L’affondo di Stephen King sull’IA: “E’ come il denaro falso dei film: non può replicare un momento creativo”

Sulla rivista The Atlantic lo scrittore firma un saggio sulle prospettive dell’editoria all’interno di una tecnologia in evoluzione che si “allena” anche con i suoi romanzi

Di THR ROMA

L’intelligenza artificiale è come il denaro falso usato nei film, credibile a prima vista ma non così convincente dopo un attento esame: usa questa metafora lo scrittore Stephen King per parlare dell’intelligenza artificiale generativa come ChatGpt e Bard. Lo fa in un saggio pubblicato sulla rivista The Atlantic, facendo intendere che non teme questa tecnologia usata anche in campo creativo perché i risultati, appunto, non sono ancora convincenti.

Per supportare questa tesi, l’autore di Shining e Misery descrive una scena del suo ultimo libro, Holly, in uscita a settembre, in cui un personaggio arriva alle spalle di un altro e lo uccide con una pistola, sparando un colpo alla nuca. Quando il killer volta il corpo della vittima si accorge che il proiettile non è fuoriuscito ma ha lasciato un piccolo rigonfiamento sulla fronte che diventerà la sua ossessione. La trovata, spiega King, è frutto di “un vero momento creativo e deriva dall’essere nella storia e vedere ciò che vede l’assassino. È stata una rivelazione. Una macchina può creare quel rigonfiamento? Direi di no. Ma devo, con riluttanza, aggiungere non ancora”, dichiara.

Le riflessioni arrivano in un momento in cui il tema dell’intelligenza artificiale è centrale a Hollywood ma anche nel mondo dell’editoria. Diversi scrittori si sono ribellati all’idea che l’addestramento dell’intelligenza artificiale avvenga tramite i loro libri, sollevando anche conflitti con il diritto d’autore.
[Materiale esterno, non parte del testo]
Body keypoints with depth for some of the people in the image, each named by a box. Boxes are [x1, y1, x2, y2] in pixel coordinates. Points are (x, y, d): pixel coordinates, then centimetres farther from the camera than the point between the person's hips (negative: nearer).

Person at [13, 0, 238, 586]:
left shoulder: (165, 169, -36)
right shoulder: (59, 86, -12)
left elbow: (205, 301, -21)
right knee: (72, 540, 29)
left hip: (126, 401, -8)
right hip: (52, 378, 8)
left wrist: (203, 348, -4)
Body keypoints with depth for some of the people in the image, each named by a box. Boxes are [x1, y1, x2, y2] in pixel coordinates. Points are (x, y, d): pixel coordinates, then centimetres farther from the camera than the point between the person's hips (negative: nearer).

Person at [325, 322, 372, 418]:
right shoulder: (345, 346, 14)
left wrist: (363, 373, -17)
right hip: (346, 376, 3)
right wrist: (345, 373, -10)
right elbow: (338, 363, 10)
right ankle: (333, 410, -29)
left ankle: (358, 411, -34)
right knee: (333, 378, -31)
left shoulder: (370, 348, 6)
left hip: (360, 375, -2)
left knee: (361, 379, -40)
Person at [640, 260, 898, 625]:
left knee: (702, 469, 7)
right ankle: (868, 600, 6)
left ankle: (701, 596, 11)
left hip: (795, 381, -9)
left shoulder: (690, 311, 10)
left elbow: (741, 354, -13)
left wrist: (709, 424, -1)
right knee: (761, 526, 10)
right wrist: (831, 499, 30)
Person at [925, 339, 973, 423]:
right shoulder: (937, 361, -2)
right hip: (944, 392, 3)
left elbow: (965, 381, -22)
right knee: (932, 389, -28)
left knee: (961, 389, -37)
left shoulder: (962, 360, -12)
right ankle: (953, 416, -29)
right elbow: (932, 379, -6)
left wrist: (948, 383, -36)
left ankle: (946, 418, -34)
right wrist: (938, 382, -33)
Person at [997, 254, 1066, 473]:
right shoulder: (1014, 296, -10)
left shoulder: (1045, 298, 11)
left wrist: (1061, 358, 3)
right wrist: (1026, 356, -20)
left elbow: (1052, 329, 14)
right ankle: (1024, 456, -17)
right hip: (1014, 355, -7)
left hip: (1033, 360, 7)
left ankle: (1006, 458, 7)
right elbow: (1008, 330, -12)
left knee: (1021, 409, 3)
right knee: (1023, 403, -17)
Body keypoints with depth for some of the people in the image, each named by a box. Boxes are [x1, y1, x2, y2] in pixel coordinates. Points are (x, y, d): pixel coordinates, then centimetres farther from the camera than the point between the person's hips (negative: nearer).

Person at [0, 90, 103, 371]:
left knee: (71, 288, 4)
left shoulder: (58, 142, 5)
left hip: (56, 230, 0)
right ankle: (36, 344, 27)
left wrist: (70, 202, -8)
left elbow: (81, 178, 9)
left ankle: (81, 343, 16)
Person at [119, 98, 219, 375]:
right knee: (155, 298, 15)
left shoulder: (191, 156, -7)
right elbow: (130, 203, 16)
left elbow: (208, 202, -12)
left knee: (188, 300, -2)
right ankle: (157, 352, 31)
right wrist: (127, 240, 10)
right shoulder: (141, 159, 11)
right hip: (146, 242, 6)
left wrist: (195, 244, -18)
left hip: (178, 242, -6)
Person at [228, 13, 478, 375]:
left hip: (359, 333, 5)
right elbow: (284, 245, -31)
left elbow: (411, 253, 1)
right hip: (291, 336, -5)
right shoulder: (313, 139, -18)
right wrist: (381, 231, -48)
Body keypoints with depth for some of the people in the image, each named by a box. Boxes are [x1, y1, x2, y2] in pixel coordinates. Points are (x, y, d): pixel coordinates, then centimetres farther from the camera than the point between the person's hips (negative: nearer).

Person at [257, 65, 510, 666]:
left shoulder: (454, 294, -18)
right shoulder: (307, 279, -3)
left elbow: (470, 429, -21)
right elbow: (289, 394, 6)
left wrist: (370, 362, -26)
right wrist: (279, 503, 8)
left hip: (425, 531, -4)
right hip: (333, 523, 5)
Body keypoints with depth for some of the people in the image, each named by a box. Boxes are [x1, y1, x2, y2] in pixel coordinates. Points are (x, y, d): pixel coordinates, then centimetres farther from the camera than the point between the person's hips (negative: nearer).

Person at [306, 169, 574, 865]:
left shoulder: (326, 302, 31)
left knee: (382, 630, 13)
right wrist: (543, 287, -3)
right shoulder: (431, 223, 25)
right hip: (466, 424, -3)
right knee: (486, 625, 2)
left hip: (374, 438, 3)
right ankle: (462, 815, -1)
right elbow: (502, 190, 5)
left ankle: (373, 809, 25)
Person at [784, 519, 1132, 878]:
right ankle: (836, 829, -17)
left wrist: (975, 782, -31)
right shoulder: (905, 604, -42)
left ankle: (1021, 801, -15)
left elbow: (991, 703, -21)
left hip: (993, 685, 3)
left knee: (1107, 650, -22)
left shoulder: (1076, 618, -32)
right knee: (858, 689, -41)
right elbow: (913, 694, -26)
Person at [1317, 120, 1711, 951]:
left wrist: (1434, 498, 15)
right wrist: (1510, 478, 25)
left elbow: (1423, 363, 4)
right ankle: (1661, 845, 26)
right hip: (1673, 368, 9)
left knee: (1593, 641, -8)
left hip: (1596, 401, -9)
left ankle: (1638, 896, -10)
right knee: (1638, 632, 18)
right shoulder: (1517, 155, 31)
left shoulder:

“La memoria dei computer è così grande che tutti i miei romanzi potrebbero stare in una pen drive – scrive King – ma c’è da chiedersi se la somma valga più delle parti. Per ciò che ho avuto modo di vedere, la risposta è ancora no”.

Lo scrittore, pur con tutte le cautele sostiene che resistere all’inevitabile marcia dell’intelligenza artificiale è inutile. “Vietare l’insegnamento, se questa è la parola, delle mie storie ai computer? Nemmeno se potessi”, osserva. “Diventerei il re Canuto che impedisce alla marea di salire. O un luddista che cerca di fermare il progresso industriale facendo a pezzi un telaio a vapore”.